YOUR INSTRUCTIONS -
Transcribe the listing below word for word but skip its images.

PROVIDED DATA -
□ □ □ □ □ □ □

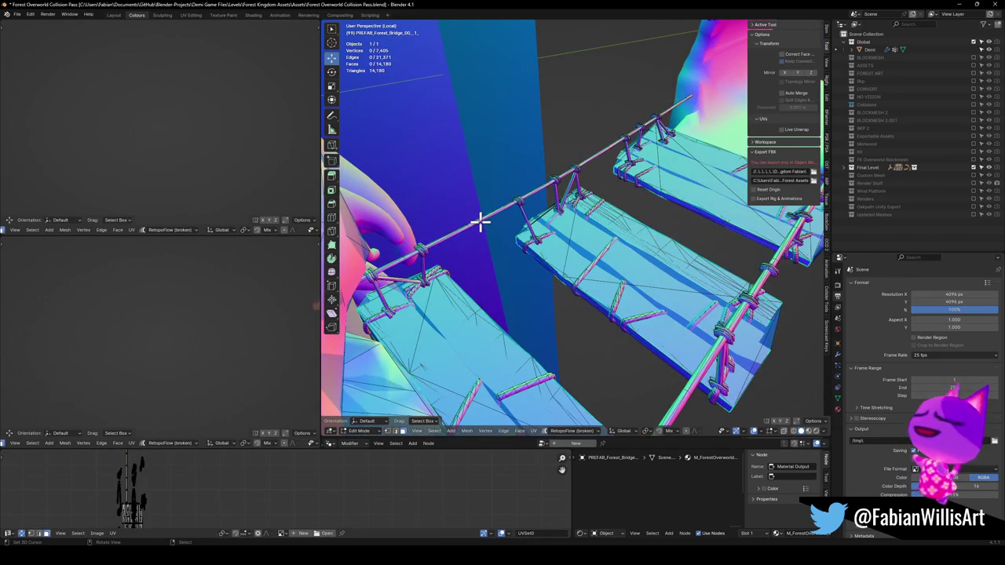
# Give the rope railing a mesh collider instead of a convex hull.
pyautogui.press('l')
pyautogui.press('KP_Decimal')
pyautogui.scroll(-5, 578, 185)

□ □ □ □ □ □ □

SOLUTION FOR THIS PROBLEM -
# Give the rope railing a mesh collider instead of a convex hull.
pyautogui.press('l')
pyautogui.press('KP_Decimal')
pyautogui.scroll(-5, 578, 185)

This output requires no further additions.